=== EXERCISE REQUIREMENTS ===
In the configuration excerpt below, how many days of validity are set for the anonymous secrets, secret "two"?

For legacy compatibility:

  • The content type application/vnd.demis_pseudonymization+json is supported then the answering content type is also application/vnd.demis_pseudonymization+json.
  • As value for the type property "demisPseudonymizationRequest" is also allowed.

Flags

The following flags can be used to configure the generation of common Secrets (§6.1/§7.1/§7.4 Notifications - or secret "one"):

secrets.one.generation.enabled=true
secrets.one.generation.init-on-missing=false
secrets.one.generation.days-of-validity=45
secrets.one.generation.secret-length=50
secrets.one.generation.supported-symbols="ABCDEFGHIJKLMNOPQRSTUVWXYZabcdefghijklmnopqrstuvwxyz0123456789.;!?$%&/()[]-_"
# run every day by default at 0:00 - the Generation Schedule should run before the reloading one.
secrets.one.generation.cron-schedule=0 0 0 * * *
# secret reloading configuration
secrets.one.reloading.enabled=true
# run every day by default at 0:10 - the Reloading Schedule should run after the generation one.
secrets.one.reloading.cron-schedule=0 10 0 * * *

The following flags can be used to configure the generation of anonymous Secrets (§7.3 Notifications - or secret "two"):

secrets.two.generation.enabled=true
secrets.two.generation.init-on-missing=false
secrets.two.generation.days-of-validity=1095
secrets.two.generation.secret-length=50
secrets.two.generation.supported-symbols="ABCDEFGHIJKLMNOPQRSTUVWXYZabcdefghijklmnopqrstuvwxyz0123456789.;!?$%&/()[]-_"

=== DATASET RECORDS ===
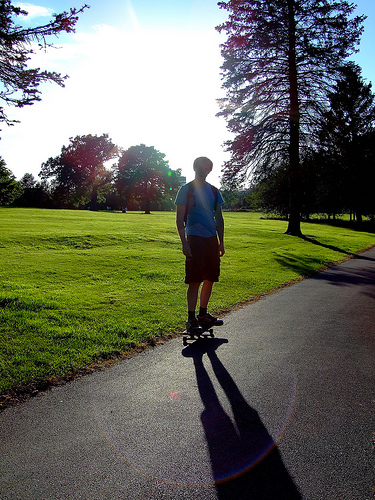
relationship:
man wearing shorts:
[172, 153, 231, 335] [175, 233, 221, 286]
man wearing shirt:
[172, 153, 231, 335] [171, 180, 226, 240]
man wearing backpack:
[172, 153, 231, 335] [180, 185, 220, 219]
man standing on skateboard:
[172, 153, 231, 335] [175, 306, 218, 343]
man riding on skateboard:
[172, 153, 231, 335] [175, 306, 218, 343]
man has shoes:
[172, 153, 231, 335] [184, 309, 226, 333]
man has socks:
[172, 153, 231, 335] [177, 306, 212, 318]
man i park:
[172, 153, 231, 335] [8, 5, 374, 497]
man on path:
[172, 153, 231, 335] [6, 241, 374, 499]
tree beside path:
[216, 2, 364, 238] [6, 241, 374, 499]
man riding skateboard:
[172, 153, 231, 335] [175, 306, 218, 343]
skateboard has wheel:
[175, 306, 218, 343] [183, 336, 191, 346]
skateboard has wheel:
[175, 306, 218, 343] [207, 323, 220, 337]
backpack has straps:
[180, 185, 220, 219] [183, 185, 193, 214]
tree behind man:
[216, 2, 364, 238] [172, 153, 231, 335]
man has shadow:
[172, 153, 231, 335] [185, 338, 303, 499]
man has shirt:
[172, 153, 231, 335] [171, 180, 226, 240]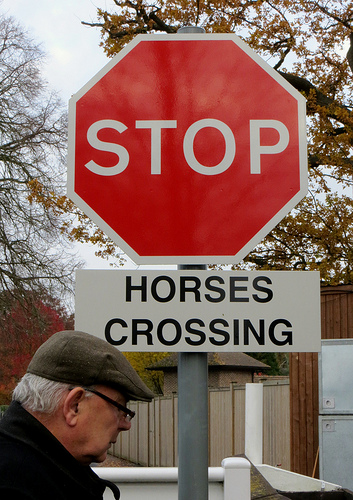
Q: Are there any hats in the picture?
A: Yes, there is a hat.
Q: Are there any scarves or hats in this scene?
A: Yes, there is a hat.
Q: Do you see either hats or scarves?
A: Yes, there is a hat.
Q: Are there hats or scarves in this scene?
A: Yes, there is a hat.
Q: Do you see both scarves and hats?
A: No, there is a hat but no scarves.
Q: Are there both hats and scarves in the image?
A: No, there is a hat but no scarves.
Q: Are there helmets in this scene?
A: No, there are no helmets.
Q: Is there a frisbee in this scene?
A: No, there are no frisbees.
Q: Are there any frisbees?
A: No, there are no frisbees.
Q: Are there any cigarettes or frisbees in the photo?
A: No, there are no frisbees or cigarettes.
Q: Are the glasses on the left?
A: Yes, the glasses are on the left of the image.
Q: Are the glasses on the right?
A: No, the glasses are on the left of the image.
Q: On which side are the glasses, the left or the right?
A: The glasses are on the left of the image.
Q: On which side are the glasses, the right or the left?
A: The glasses are on the left of the image.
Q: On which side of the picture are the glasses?
A: The glasses are on the left of the image.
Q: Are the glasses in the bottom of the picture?
A: Yes, the glasses are in the bottom of the image.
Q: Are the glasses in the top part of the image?
A: No, the glasses are in the bottom of the image.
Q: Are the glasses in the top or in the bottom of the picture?
A: The glasses are in the bottom of the image.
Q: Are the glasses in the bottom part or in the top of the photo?
A: The glasses are in the bottom of the image.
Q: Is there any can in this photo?
A: No, there are no cans.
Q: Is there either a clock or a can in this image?
A: No, there are no cans or clocks.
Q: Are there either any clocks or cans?
A: No, there are no cans or clocks.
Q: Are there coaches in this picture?
A: No, there are no coaches.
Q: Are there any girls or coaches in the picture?
A: No, there are no coaches or girls.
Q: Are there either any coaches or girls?
A: No, there are no coaches or girls.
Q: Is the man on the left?
A: Yes, the man is on the left of the image.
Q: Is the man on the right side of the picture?
A: No, the man is on the left of the image.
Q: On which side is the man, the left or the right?
A: The man is on the left of the image.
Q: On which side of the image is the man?
A: The man is on the left of the image.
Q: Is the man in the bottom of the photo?
A: Yes, the man is in the bottom of the image.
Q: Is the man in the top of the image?
A: No, the man is in the bottom of the image.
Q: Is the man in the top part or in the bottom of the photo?
A: The man is in the bottom of the image.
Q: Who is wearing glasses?
A: The man is wearing glasses.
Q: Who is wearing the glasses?
A: The man is wearing glasses.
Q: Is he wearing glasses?
A: Yes, the man is wearing glasses.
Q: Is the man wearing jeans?
A: No, the man is wearing glasses.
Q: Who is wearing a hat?
A: The man is wearing a hat.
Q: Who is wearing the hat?
A: The man is wearing a hat.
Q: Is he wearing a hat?
A: Yes, the man is wearing a hat.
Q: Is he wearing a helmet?
A: No, the man is wearing a hat.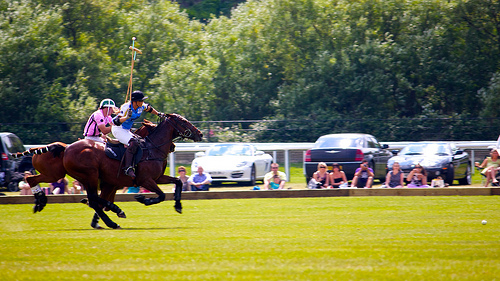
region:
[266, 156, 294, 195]
THAT IS A PERSON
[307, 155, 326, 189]
THAT IS A PERSON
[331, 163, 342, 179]
THAT IS A PERSON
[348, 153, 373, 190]
THAT IS A PERSON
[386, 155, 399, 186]
THAT IS A PERSON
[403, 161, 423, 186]
THAT IS A PERSON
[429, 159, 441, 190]
THAT IS A PERSON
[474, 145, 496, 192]
THAT IS A PERSON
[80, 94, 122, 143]
THAT IS A PERSON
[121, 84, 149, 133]
THAT IS A PERSON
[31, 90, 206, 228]
two horses competing against eachother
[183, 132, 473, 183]
parked cars behind the boundaries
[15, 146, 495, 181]
people setting outside boundaries of competition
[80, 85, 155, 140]
pink competing against blue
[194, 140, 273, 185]
white two door convertible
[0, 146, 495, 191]
people watching horses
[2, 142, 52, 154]
hair of tails are braided and bound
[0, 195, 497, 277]
very short green grass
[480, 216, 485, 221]
small white ball setting on the ground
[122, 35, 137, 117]
holds long pole or stick in hand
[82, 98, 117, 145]
Man in pink playing polo.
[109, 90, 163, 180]
man in blue playing polo.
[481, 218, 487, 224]
Polo ball is in the grass.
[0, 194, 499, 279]
The grass on the field is green.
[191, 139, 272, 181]
White car in the parking lot.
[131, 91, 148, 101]
Black helmet on the rider in blue.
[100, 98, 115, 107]
Green and white helmet on the rider in pink.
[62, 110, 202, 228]
Brown horse carrying the rider in blue.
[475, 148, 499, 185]
Woman in a green shirt sitting in a folding chair.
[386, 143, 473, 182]
Black car facing the polo field.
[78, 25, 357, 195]
the trees are behind the cars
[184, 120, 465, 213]
cars are in the parking lot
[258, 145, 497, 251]
the audience is watching the game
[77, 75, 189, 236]
men are on horses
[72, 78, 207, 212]
the men are on saddles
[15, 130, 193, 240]
the horses are running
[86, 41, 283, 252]
the men are holding maallets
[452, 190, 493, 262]
the ball is on the grass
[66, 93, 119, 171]
the man is wearing a pink shirt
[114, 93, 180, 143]
the man is wearing a blue shirt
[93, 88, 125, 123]
the head of a man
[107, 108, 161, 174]
the leg of a man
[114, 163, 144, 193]
the foot of a man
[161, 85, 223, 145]
the head of a horse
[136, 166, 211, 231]
the legs of a horse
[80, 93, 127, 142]
a man wearing a shirt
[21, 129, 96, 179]
the hail of a horse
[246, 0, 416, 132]
trees with green leaves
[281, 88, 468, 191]
people in the background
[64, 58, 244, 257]
a man riding a horse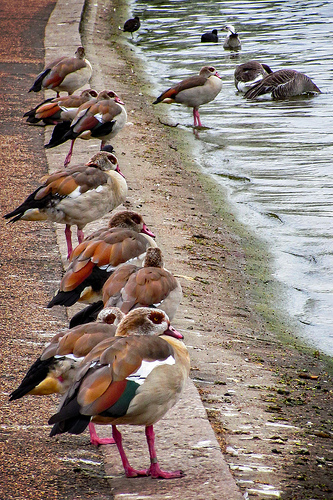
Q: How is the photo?
A: Clear.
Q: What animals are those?
A: Birds.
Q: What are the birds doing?
A: Standing.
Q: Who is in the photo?
A: Nobody.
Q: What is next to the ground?
A: Water.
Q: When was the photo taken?
A: Daytime.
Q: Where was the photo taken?
A: At waters edge.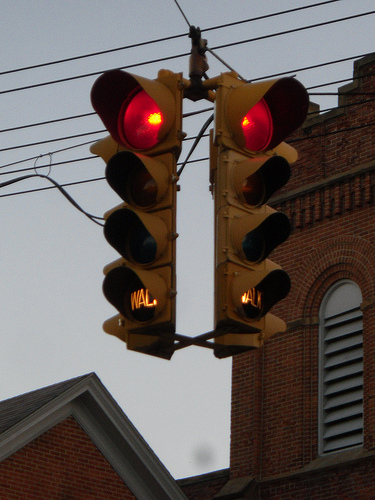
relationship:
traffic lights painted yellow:
[70, 52, 322, 374] [115, 274, 163, 329]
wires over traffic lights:
[2, 2, 374, 68] [70, 52, 322, 374]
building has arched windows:
[207, 45, 374, 500] [305, 265, 374, 470]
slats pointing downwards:
[305, 265, 374, 470] [317, 301, 365, 453]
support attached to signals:
[125, 15, 270, 71] [70, 52, 322, 374]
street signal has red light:
[70, 52, 322, 374] [110, 82, 171, 154]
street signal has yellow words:
[70, 52, 322, 374] [123, 282, 160, 315]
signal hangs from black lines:
[70, 52, 322, 374] [2, 2, 374, 68]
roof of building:
[8, 364, 89, 429] [6, 366, 180, 500]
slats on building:
[8, 364, 89, 429] [6, 366, 180, 500]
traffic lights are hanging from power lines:
[70, 52, 322, 374] [2, 2, 374, 68]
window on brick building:
[305, 265, 374, 470] [207, 45, 374, 500]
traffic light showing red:
[70, 52, 322, 374] [116, 92, 280, 164]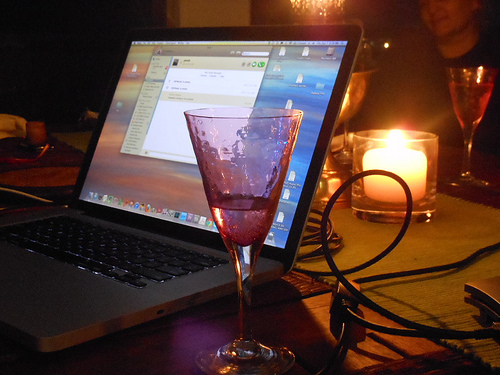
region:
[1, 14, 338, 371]
silver laptop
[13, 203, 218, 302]
black keys on the silver keyboard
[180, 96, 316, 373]
glass sitting next to the laptop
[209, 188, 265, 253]
small amount of liquid in the glass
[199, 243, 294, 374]
stem of the glass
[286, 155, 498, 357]
black cord that is curled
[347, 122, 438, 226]
lit candle on the table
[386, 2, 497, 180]
person sitting at the table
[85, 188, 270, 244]
row of small icons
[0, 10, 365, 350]
laptop is on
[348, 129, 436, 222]
a votive candle in a glass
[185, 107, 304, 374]
a pink glass on a table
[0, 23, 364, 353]
a laptop on a table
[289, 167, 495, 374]
a bunch of black wires on a table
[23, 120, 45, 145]
a candle on a table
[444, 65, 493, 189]
a full glass of wine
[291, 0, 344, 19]
the tip of a chandelier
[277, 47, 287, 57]
a white icon on a laptop screen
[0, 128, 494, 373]
a red tablecloth on a wooden table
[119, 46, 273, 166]
a window on a laptop screen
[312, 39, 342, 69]
Small icon on a computer screen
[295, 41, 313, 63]
Small icon on a computer screen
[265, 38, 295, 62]
Small icon on a computer screen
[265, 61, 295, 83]
Small icon on a computer screen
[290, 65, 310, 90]
Small icon on a computer screen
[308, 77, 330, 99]
Small icon on a computer screen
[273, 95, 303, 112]
Small icon on a computer screen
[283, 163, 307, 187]
Small icon on a computer screen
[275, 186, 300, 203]
Small icon on a computer screen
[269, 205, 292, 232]
Small icon on a computer screen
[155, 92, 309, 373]
this is a glass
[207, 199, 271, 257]
a liquid ina glass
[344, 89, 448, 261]
this is a candle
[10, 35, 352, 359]
this is a laptop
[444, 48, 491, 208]
this is a glass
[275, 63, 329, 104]
this is an icon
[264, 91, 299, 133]
this is an icon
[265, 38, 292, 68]
this is an icon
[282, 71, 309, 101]
this is an icon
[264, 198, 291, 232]
this is an icon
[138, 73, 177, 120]
the laptop is on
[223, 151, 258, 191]
the cup is purple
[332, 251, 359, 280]
the cord is black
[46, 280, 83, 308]
the laptop is gray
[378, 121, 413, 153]
the candle is lite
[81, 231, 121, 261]
the keyboard is black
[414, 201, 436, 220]
the glass is clear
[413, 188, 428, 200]
the candle is white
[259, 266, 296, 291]
the laptop is on the mat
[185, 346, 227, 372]
the glass is on the table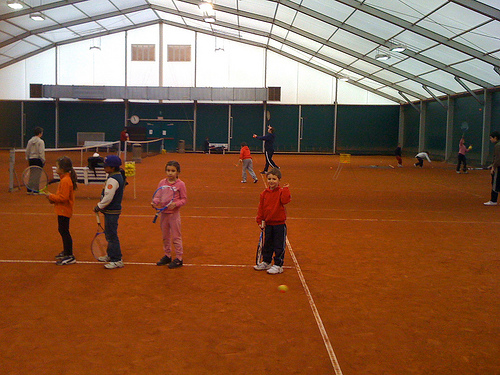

=== RESULT FOR THIS TASK ===
1095 days